Car crise, il y a ! La Grande Mosquée de Paris a refusé de participer aux élections. Motif : les élections au CFCM sont fondées sur des critères de nombre de mètres carrés de lieux de culte. Ce qui naturellement limite le poids de la GMP, historiquement, culturellement et politiquement importante du fait de ses liens avec l’Algérie (et donc avec la principale communauté islamique présente en France), mais disposant de peu de lieux de culte. Toujours est-il que ce boycott fait désordre – surtout si l’on se souvient que Dalil Boubakeur, recteur de la Grande Mosquée était l’ancien président du CFCM !

L’UOIF (proche des Frères musulmans), de son côté, a failli boycotter également les élections, mais y a finalement participé.
Le résultat des élections donne donc 43,2 % des suffrages au Rassemblement des Musulmans de France (proche du Maroc), 30,2 % à l’UOIF et 12,7 % aux musulmans d’origine turque.

Il est clair que ces élections reposent de façon urgente la question de la représentativité du CFCM – et, par conséquent, celle du bien-fondé de son existence.

Tout dans cette histoire repose sur l’équivoque. Pour éviter d’attenter à la loi de 1905, le CFCM n’a pas de prérogative cultuelle à proprement parler. Mais ce sont les imams qui ont dicté le mode de scrutin.
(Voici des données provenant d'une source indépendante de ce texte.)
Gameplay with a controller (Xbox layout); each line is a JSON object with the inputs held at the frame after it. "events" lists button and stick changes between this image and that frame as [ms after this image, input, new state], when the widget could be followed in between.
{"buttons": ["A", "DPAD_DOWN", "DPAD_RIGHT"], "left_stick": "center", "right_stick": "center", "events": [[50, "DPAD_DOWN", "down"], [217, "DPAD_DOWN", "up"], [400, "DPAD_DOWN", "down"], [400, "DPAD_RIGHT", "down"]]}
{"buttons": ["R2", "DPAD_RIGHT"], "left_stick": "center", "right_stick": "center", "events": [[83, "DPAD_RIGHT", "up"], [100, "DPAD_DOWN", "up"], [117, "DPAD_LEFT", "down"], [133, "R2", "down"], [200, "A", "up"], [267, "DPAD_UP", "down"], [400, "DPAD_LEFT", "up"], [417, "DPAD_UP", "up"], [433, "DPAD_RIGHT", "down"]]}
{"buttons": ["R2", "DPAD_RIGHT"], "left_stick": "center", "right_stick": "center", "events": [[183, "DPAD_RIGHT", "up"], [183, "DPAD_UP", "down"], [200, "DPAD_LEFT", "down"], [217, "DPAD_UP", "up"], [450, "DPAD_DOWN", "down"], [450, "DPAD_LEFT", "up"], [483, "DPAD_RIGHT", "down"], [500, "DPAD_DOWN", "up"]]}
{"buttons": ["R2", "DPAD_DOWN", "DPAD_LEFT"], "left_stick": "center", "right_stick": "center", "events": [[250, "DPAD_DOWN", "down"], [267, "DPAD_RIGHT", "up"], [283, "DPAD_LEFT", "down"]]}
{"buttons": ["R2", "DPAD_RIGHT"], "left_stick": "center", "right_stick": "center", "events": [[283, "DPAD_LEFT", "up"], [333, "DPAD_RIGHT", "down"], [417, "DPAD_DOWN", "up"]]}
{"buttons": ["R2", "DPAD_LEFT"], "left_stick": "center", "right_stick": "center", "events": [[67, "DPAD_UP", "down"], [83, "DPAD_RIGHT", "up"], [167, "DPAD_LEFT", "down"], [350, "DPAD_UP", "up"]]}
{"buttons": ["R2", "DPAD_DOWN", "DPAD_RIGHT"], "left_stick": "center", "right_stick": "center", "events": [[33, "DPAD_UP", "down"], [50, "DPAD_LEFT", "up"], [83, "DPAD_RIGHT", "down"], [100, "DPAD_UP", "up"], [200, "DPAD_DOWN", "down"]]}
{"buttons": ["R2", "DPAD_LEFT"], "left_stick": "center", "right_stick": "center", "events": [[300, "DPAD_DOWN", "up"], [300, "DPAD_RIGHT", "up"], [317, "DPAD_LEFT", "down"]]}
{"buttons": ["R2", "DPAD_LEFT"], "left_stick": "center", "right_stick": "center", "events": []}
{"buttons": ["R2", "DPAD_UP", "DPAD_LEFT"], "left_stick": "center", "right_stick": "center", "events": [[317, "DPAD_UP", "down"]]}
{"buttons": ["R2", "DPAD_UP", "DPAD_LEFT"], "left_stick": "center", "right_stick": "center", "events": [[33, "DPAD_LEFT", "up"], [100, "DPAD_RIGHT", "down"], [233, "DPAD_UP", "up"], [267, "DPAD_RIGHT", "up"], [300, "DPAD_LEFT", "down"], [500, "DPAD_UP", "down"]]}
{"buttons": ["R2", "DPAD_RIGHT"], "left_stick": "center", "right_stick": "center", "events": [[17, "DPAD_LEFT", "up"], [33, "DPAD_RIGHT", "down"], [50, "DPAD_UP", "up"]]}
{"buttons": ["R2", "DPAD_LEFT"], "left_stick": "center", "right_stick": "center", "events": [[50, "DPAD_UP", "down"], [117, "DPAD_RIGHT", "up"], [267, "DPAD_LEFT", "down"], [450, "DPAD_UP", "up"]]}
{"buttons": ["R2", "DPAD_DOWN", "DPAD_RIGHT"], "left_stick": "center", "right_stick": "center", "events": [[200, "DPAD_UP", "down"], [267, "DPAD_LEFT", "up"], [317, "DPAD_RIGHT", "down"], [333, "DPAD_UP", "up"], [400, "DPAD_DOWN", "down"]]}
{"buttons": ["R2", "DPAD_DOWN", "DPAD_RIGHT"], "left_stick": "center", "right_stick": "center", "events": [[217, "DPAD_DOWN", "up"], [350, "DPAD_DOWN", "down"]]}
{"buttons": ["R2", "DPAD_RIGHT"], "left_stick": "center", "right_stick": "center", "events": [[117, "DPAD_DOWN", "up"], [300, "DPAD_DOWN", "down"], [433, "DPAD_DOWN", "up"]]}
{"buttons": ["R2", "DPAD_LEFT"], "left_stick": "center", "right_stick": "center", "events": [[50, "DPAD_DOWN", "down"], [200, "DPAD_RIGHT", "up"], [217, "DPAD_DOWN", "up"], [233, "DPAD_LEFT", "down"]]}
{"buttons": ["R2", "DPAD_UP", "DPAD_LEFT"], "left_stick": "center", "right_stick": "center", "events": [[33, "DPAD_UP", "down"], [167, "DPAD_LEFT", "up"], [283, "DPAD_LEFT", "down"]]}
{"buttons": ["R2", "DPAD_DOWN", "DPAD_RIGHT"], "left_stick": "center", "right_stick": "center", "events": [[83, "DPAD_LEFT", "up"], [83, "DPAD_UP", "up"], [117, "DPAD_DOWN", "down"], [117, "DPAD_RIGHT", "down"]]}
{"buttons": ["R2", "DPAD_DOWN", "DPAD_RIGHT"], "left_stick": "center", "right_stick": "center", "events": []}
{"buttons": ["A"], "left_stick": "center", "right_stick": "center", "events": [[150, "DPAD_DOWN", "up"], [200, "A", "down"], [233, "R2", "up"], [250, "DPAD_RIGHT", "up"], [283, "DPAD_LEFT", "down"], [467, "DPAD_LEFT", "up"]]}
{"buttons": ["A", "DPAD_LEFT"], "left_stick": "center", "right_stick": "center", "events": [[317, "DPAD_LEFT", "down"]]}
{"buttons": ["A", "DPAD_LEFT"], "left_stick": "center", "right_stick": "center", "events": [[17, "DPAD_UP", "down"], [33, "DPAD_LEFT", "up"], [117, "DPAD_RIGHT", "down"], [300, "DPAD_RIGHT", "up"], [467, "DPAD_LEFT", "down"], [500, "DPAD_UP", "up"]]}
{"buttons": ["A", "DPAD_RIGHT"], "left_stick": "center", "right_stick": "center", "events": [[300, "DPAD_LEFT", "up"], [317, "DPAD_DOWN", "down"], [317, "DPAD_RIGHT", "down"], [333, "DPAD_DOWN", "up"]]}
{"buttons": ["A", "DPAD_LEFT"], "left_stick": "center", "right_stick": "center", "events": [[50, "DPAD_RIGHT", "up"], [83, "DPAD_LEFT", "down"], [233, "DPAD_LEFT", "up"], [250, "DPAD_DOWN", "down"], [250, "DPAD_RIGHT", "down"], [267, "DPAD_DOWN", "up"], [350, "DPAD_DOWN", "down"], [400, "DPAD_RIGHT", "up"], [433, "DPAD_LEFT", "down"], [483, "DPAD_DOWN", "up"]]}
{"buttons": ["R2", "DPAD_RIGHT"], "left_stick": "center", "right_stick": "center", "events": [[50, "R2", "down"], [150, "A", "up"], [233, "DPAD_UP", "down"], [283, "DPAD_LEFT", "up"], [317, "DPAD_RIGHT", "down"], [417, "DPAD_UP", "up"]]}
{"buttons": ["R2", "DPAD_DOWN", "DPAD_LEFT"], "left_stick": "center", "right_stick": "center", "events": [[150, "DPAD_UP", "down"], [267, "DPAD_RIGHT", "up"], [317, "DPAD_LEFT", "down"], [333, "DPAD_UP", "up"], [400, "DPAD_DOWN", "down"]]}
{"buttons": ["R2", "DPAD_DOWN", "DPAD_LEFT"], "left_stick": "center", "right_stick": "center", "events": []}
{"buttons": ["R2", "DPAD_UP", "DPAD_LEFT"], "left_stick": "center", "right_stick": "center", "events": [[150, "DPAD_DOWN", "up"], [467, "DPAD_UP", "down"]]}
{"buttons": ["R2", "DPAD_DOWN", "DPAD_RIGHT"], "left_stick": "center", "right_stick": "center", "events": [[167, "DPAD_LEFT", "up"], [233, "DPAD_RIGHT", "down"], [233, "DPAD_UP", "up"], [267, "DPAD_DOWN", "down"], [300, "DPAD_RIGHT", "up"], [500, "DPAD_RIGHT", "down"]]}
Il est difficile de comprendre ce que représente exactement l’appartenance religieuse pour un musulman en France (un lien avec le pays d’origine, une spiritualité, un engagement politique…). Ce qui implique que la notion de « deuxième religion de France » est délibérément trompeuse : entre 5 et 8 millions de personnes résidant en France se disent musulmanes, mais on estime que moins de 500 000 personnes pratiquent fidèlement les 5 piliers de l’islam…

Or, le CFCM a été construit pour représenter non plus les 5 millions, mais les 500 000. C’est-à-dire que cet organisme à vocation non cultuelle ne se préoccupe que des musulmans fidèles au culte. Cette situation ubuesque ne saurait durer longtemps !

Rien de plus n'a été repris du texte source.